_The problem_.
Rewrite the text in all of the material as a single numbered list with one line per item, skipping any blank lines. Leave the pictures out of your answer.

_Records for the task_.
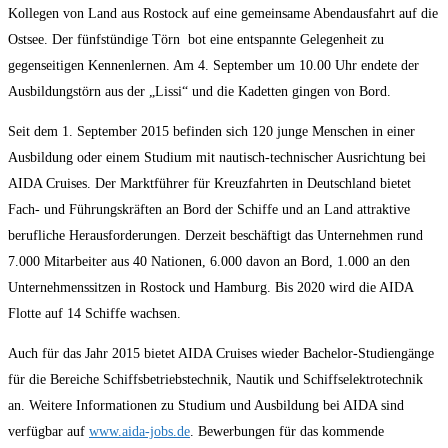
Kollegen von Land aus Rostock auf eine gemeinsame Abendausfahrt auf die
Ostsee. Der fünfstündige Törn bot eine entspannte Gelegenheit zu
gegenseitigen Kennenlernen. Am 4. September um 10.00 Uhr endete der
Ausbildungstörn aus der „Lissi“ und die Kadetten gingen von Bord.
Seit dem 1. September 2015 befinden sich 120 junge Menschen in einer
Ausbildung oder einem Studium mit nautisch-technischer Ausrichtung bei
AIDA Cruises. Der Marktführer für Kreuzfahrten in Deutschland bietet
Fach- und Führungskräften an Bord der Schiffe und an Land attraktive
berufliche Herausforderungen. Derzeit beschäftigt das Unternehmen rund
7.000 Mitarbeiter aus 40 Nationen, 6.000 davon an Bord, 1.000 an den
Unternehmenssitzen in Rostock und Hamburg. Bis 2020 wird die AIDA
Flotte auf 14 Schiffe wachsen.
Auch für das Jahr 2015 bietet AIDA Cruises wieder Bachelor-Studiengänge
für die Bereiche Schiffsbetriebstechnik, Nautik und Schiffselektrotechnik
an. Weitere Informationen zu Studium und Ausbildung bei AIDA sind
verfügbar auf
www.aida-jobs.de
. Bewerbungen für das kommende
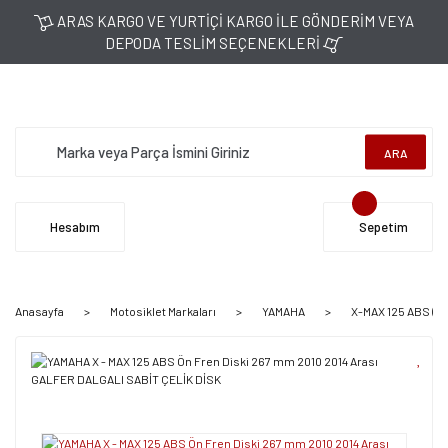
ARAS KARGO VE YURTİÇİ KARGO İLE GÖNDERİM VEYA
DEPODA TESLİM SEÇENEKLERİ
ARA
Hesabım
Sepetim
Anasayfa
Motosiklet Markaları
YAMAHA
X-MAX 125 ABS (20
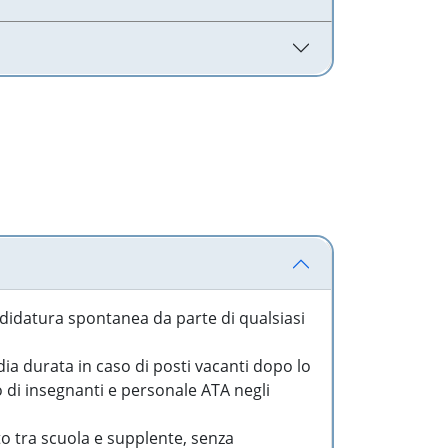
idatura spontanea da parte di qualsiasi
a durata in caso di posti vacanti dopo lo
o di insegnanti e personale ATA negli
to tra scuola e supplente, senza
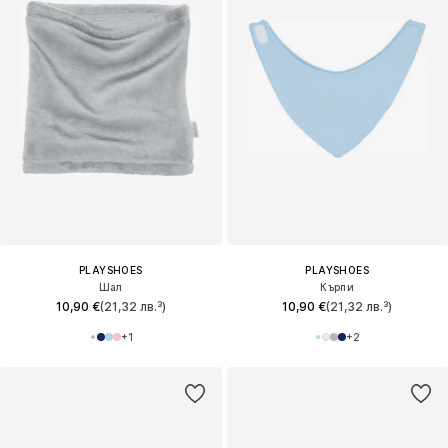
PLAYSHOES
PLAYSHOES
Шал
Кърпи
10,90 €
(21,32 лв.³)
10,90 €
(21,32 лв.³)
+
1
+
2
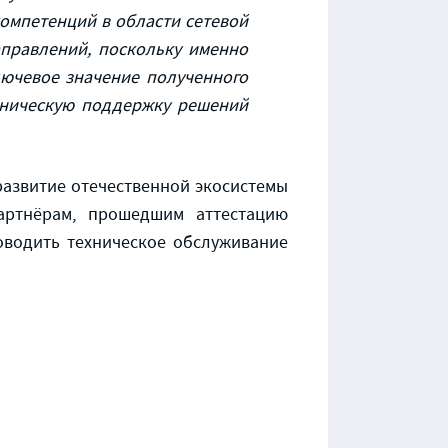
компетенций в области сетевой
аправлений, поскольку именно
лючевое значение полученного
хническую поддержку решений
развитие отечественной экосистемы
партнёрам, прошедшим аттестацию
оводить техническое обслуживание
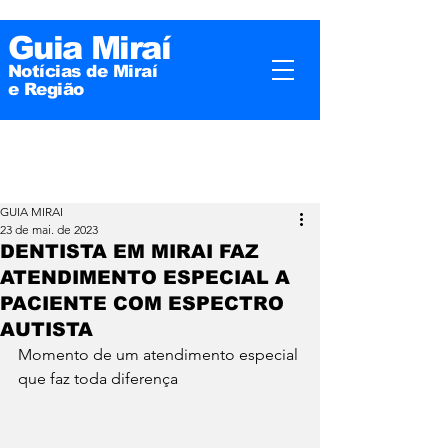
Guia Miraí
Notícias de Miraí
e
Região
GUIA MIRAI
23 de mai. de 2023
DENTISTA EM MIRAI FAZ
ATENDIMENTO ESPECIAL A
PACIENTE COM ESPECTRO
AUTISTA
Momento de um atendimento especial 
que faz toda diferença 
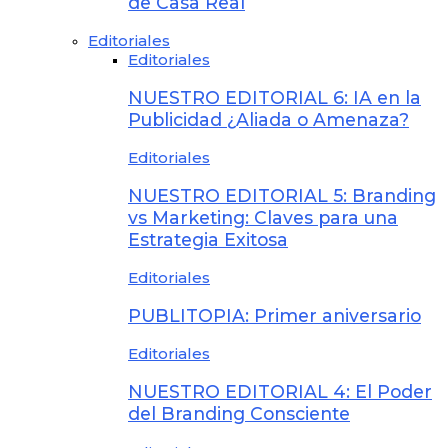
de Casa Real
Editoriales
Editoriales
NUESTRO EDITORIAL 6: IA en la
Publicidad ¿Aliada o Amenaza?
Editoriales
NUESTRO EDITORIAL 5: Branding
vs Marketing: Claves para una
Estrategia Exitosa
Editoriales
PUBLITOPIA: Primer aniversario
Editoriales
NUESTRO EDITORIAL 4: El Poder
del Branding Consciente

_Solution_.
1. Kollegen von Land aus Rostock auf eine gemeinsame Abendausfahrt auf die
2. Ostsee. Der fünfstündige Törn bot eine entspannte Gelegenheit zu
3. gegenseitigen Kennenlernen. Am 4. September um 10.00 Uhr endete der
4. Ausbildungstörn aus der „Lissi“ und die Kadetten gingen von Bord.
5. Seit dem 1. September 2015 befinden sich 120 junge Menschen in einer
6. Ausbildung oder einem Studium mit nautisch-technischer Ausrichtung bei
7. AIDA Cruises. Der Marktführer für Kreuzfahrten in Deutschland bietet
8. Fach- und Führungskräften an Bord der Schiffe und an Land attraktive
9. berufliche Herausforderungen. Derzeit beschäftigt das Unternehmen rund
10. 7.000 Mitarbeiter aus 40 Nationen, 6.000 davon an Bord, 1.000 an den
11. Unternehmenssitzen in Rostock und Hamburg. Bis 2020 wird die AIDA
12. Flotte auf 14 Schiffe wachsen.
13. Auch für das Jahr 2015 bietet AIDA Cruises wieder Bachelor-Studiengänge
14. für die Bereiche Schiffsbetriebstechnik, Nautik und Schiffselektrotechnik
15. an. Weitere Informationen zu Studium und Ausbildung bei AIDA sind
16. verfügbar auf
17. www.aida-jobs.de
18. . Bewerbungen für das kommende
19. ARAS KARGO VE YURTİÇİ KARGO İLE GÖNDERİM VEYA
20. DEPODA TESLİM SEÇENEKLERİ
21. ARA
22. Hesabım
23. Sepetim
24. Anasayfa
25. Motosiklet Markaları
26. YAMAHA
27. X-MAX 125 ABS (20
28. idatura spontanea da parte di qualsiasi
29. a durata in caso di posti vacanti dopo lo
30. o di insegnanti e personale ATA negli
31. to tra scuola e supplente, senza
32. PLAYSHOES
33. PLAYSHOES
34. Шал
35. Кърпи
36. 10,90 €
37. (21,32 лв.³)
38. 10,90 €
39. (21,32 лв.³)
40. +
41. 1
42. +
43. 2
44. компетенций в области сетевой
45. аправлений, поскольку именно
46. лючевое значение полученного
47. хническую поддержку решений
48. развитие отечественной экосистемы
49. партнёрам, прошедшим аттестацию
50. оводить техническое обслуживание
51. Guia Miraí
52. Notícias de Miraí
53. e
54. Região
55. GUIA MIRAI
56. 23 de mai. de 2023
57. DENTISTA EM MIRAI FAZ
58. ATENDIMENTO ESPECIAL A
59. PACIENTE COM ESPECTRO
60. AUTISTA
61. Momento de um atendimento especial 
62. que faz toda diferença 
63. de Casa Real
64. Editoriales
65. Editoriales
66. NUESTRO EDITORIAL 6: IA en la
67. Publicidad ¿Aliada o Amenaza?
68. Editoriales
69. NUESTRO EDITORIAL 5: Branding
70. vs Marketing: Claves para una
71. Estrategia Exitosa
72. Editoriales
73. PUBLITOPIA: Primer aniversario
74. Editoriales
75. NUESTRO EDITORIAL 4: El Poder
76. del Branding Consciente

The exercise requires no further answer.